When the memories flooded back, they made the pain that had accompanied the gradual return of his conscious mind look pitiful.
“Ellie?” he said weakly, sitting upright. He was seated on a luxurious black lounger. The Belfast skyline was in panorama around him. They seemed to be almost touching the clouds; there was only one building in Belfast that tall-
Ellie, lying on a companion lounger about three feet to his right, chose that moment to come to herself. She did not bother with the niceties of piecemeal reconstruction of their predicament. She simply sat bolt upright and began to scream.
He moved to her, not without some difficulty – he was still feeling the effects of the impact of the car-cum-grenade manoeuvre he’d been subjected to only hours earlier. By the time he reached her, he had been joined in his placatory efforts from the opposite side by Dermot. Tony reached Ellie first and put his hands on her shoulders as she continued to scream, over and over and over and over-
“Daddy! Daddy! Daddy! Daddy! DADDY! DADDY! DADDY! DADDY! DADDY!”
“I know,” was all Tony could think to reply, repeating the two words with each utterance of her cry. He reached out a tentative hand and placed it on her shoulder. She reacted slightly to the touch, glanced at him with eyes full of bottomless despair, and he felt almost ashamed at the inadequacy of his gesture.

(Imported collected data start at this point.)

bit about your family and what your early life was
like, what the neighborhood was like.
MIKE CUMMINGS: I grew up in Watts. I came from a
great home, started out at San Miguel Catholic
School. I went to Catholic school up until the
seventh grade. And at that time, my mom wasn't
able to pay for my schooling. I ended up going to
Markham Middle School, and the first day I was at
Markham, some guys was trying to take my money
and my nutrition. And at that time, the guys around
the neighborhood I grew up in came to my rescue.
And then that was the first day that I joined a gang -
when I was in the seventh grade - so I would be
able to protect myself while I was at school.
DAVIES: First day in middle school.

Eventually, Ellie could keep it up no longer. She collapsed into Tony, her entire body shaking with disbelieving sobs. He held her to him, not saying a word, knowing that anything he could say would be pointless. As he held her, shushing her with nonsense words, he shifted his attention from the heartbroken girl in
his arms to the voice that had jerked him from unconsciousness had come from.

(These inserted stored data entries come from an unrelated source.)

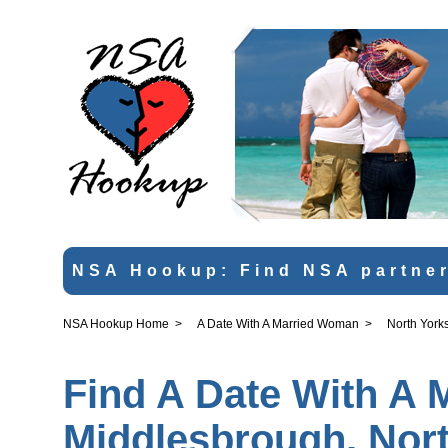
NSA Hookup: Find NSA partner
NSA Hookup Home
>
A Date With A Married Woman
>
North York
Find A Date With A 
Middlesbrough, Nort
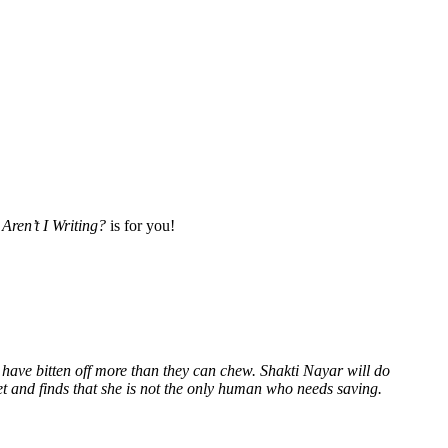
Aren’t I Writing?
is for you!
 have bitten off more than they can chew. Shakti Nayar will do
et and finds that she is not the only human who needs saving.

Sitting behind his desk, “Mr. Black” regarded them dispassionately. Little wonder he didn’t look impressed. Ellie was a mess. Dermot looked like shit. Tony knew he himself must look an order of magnitude worse. And Steve…
“Steve? Where’s Steve?” he asked urgently.

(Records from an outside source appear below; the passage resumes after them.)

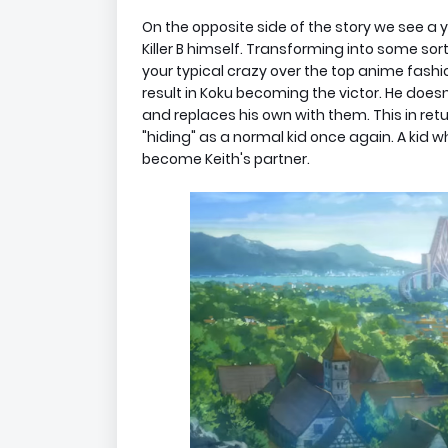
On the opposite side of the story we see 
Killer B himself. Transforming into some sort
your typical crazy over the top anime fashio
result in Koku becoming the victor. He doesn
and replaces his own with them. This in ret
"hiding" as a normal kid once again. A kid
become Keith's partner.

“Who?” Dother replied with a frown. “Oh…yes, Danny’s great friend. Not really involved in any of this, though, is he? Not really his concern. I’ve spared him the worry.”
“Where is he?” Tony asked again, dread rising within him.
“Left early. In mid-transit, to be specific. I think the road broke his fall, and his legs, and his arms, and most likely his neck.”
Tony closed his eyes, taking a moment to grieve for the young man who he knew had meant more to his son than he himself did. Dermot looked as if it was taking every ounce of effort in his body not to simply curl up in a foetal position and quietly expire from sheer terror. He kept shifting his eyes from the man coolly observing them from behind the desk to the various hulking great brutes scattered around the circumference, including – hard to miss – the two standing directly in front of the office’s only doors.
“What do you want?”
Dother laughed. “I was merely observing that nothing ever changes. It seems that we,” and he gestured theatrically to himself and his henchmen, “we villains are contractually obliged to bring the heroes to our lairs and, once there, to explain our schemes to them in detail. Accept my apologies for the lack of piranha tank or go-go dancers, won’t you?”
Amazingly, it was Ellie who spoke next. Even more amazingly, when she did so, emerging from Tony’s embrace as if from a protective cocoon, it wasn’t with sobs or screams. She had, it seemed, no more of either to give. What she did have, however, in plentiful supply, was anger. Cold, hard anger that did not threaten, was not hysterical, was simply point of fact statements.
“This is funny to you?” she said.
Dother fixed her with a stare. If he was as surprised by the transformation as the rest of them were, he showed absolutely no outward sign of it. When he spoke, each word that emerged from his mouth did so dripping with sadistic relish.